**Task brief:** Every line of the material must be copied exactly, from the first to the last.

**Supplied material:**
.....

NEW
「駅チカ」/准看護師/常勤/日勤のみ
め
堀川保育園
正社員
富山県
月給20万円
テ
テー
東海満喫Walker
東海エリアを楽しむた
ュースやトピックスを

.....

**Solved problem:**
NEW
「駅チカ」/准看護師/常勤/日勤のみ
め
堀川保育園
正社員
富山県
月給20万円
テ
テー
東海満喫Walker
東海エリアを楽しむた
ュースやトピックスを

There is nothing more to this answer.